#### EXERCISE INSTRUCTIONS
What number of lines in the data below contain the string "hangfal"? Answer with that number alone.

(Dataset entries)
######
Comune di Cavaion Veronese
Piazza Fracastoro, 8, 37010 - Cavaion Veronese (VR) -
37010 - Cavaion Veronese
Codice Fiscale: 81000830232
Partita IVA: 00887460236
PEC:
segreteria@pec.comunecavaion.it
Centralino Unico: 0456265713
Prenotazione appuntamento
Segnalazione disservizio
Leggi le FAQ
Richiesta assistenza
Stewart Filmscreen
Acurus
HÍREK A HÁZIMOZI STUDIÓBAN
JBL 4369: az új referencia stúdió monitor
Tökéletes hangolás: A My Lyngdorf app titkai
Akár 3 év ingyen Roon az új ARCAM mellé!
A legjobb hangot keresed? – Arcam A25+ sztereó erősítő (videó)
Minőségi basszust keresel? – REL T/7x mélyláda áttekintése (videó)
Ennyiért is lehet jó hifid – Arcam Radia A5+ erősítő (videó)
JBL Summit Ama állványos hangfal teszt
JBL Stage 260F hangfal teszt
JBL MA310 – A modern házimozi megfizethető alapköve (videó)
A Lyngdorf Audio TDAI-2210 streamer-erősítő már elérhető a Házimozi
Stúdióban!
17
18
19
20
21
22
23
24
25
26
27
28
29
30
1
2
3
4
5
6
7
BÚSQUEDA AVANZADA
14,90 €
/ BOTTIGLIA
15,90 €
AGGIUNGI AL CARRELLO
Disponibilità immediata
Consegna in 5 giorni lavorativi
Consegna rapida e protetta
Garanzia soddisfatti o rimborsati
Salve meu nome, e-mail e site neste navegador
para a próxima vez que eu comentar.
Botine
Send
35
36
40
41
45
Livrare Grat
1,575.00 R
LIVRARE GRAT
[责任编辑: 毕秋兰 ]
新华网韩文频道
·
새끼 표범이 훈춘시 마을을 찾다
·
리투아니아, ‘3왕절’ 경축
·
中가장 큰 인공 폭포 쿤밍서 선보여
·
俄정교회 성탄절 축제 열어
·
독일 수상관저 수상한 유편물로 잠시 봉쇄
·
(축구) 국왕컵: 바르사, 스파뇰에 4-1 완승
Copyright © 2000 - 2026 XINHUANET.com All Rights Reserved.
######
#### ANSWER SECTION
2